- STATED PROBLEM
Find each line in the material below that contains the string "distortionguitar" and copy those lines out in full.

- DATA RECORDS
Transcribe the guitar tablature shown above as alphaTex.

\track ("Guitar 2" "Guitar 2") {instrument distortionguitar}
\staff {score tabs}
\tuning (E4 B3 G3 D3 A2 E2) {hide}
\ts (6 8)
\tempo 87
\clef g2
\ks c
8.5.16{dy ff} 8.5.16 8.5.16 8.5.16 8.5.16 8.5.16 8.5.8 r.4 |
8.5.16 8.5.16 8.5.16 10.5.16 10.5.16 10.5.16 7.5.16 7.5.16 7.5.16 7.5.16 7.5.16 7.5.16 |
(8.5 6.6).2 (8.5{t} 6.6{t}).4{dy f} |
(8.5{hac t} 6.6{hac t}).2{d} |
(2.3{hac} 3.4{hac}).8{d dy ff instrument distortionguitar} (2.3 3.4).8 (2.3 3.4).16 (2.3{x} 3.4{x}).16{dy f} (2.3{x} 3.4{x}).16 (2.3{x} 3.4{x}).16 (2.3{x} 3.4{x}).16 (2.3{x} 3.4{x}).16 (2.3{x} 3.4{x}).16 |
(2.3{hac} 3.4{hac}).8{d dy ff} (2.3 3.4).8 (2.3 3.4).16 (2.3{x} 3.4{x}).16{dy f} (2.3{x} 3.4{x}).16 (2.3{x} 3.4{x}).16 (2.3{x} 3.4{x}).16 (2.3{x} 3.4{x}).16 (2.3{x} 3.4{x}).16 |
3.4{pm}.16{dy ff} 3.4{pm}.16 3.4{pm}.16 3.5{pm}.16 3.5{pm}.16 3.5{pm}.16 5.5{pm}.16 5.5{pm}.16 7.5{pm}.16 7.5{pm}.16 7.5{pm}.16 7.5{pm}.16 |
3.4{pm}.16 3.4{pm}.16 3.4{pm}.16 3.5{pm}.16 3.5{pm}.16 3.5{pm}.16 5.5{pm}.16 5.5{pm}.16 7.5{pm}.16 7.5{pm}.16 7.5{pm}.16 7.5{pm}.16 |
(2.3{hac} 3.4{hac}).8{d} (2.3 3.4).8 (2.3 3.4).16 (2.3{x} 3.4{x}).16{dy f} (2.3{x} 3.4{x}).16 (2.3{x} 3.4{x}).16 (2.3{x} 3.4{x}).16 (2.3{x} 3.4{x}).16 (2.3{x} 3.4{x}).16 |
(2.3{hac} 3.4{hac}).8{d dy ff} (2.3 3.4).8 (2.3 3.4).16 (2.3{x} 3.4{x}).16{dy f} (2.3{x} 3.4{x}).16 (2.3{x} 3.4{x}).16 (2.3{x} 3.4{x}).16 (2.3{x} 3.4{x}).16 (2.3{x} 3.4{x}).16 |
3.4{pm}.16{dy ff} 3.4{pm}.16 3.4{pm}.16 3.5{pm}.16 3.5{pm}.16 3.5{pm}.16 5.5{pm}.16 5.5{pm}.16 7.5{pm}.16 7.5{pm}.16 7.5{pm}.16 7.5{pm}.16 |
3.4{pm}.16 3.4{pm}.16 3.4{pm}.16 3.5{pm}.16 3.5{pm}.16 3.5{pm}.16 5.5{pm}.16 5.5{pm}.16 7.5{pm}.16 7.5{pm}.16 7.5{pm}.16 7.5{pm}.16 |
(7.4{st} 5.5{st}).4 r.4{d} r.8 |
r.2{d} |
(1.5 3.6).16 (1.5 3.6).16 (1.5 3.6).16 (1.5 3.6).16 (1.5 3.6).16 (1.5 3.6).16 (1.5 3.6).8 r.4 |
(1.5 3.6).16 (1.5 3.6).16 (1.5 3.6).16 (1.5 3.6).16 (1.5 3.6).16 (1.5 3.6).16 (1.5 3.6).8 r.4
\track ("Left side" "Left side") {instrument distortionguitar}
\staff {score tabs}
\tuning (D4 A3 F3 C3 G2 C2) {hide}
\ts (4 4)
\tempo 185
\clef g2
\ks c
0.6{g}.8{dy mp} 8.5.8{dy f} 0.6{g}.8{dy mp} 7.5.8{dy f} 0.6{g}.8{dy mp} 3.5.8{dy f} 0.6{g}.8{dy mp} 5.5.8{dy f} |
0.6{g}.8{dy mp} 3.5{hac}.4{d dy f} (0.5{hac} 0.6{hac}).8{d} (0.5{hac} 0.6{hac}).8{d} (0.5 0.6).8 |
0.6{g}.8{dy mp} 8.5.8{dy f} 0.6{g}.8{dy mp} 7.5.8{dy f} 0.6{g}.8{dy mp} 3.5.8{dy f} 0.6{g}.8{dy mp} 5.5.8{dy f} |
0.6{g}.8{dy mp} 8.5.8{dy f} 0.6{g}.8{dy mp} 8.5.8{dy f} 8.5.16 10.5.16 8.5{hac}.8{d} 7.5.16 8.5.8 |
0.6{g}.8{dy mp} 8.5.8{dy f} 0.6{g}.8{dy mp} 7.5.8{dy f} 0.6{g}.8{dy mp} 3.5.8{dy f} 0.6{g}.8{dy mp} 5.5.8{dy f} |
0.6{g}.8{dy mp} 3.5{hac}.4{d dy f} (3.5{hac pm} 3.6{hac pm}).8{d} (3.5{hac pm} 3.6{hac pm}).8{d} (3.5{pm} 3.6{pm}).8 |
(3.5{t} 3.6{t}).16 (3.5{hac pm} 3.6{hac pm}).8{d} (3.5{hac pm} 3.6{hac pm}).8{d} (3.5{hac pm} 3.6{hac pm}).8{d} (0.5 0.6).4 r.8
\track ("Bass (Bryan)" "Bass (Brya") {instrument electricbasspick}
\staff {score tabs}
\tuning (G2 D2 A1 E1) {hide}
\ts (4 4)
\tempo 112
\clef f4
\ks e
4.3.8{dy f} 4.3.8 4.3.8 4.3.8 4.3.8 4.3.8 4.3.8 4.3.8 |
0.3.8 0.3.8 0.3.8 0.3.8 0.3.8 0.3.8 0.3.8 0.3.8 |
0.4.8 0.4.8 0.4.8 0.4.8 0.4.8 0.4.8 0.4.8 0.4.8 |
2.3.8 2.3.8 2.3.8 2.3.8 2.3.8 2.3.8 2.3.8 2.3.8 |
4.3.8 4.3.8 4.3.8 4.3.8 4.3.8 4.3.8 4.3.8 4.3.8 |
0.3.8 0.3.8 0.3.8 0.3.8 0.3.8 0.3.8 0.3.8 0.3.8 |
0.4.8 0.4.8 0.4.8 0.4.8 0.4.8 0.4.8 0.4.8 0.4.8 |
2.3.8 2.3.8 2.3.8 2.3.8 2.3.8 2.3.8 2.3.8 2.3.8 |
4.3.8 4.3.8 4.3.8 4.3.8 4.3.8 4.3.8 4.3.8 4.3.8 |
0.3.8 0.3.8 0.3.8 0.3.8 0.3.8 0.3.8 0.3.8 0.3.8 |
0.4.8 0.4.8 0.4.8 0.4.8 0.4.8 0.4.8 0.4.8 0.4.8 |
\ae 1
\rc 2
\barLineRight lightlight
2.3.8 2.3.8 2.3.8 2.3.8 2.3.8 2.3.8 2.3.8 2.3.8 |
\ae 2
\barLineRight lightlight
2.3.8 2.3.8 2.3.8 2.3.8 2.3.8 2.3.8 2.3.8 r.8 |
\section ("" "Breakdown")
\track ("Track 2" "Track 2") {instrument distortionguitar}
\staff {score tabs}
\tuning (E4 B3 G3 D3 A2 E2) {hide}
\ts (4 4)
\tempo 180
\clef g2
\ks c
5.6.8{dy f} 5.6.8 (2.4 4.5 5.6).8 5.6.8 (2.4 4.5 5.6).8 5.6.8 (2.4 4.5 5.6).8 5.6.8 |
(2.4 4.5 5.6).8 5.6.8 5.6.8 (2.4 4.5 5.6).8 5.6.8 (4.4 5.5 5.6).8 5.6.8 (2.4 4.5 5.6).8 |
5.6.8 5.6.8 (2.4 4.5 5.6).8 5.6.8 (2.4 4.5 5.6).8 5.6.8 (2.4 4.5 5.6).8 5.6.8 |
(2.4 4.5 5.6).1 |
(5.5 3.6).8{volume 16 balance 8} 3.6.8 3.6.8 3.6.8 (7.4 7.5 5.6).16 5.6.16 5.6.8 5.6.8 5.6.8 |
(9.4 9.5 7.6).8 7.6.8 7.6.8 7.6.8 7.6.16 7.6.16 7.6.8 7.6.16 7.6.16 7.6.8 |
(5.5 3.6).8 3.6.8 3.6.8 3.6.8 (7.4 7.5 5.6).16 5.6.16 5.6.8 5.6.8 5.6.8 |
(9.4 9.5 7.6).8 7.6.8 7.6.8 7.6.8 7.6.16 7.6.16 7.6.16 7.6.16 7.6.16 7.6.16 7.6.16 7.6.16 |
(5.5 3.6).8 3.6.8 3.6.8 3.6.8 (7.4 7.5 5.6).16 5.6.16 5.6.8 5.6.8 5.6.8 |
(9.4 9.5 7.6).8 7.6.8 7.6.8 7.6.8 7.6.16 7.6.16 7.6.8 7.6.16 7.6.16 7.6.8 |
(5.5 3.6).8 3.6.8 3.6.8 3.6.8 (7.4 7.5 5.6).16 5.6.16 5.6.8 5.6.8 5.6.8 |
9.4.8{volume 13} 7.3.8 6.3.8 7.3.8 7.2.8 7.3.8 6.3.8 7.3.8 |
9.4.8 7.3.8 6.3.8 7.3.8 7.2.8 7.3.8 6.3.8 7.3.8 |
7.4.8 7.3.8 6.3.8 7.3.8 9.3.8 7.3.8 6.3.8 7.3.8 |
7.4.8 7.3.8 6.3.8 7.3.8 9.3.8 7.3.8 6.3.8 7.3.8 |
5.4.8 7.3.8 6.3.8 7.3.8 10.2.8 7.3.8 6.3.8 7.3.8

- ANSWER BELOW
\track ("Guitar 2" "Guitar 2") {instrument distortionguitar}
(2.3{hac} 3.4{hac}).8{d dy ff instrument distortionguitar} (2.3 3.4).8 (2.3 3.4).16 (2.3{x} 3.4{x}).16{dy f} (2.3{x} 3.4{x}).16 (2.3{x} 3.4{x}).16 (2.3{x} 3.4{x}).16 (2.3{x} 3.4{x}).16 (2.3{x} 3.4{x}).16 |
\track ("Left side" "Left side") {instrument distortionguitar}
\track ("Track 2" "Track 2") {instrument distortionguitar}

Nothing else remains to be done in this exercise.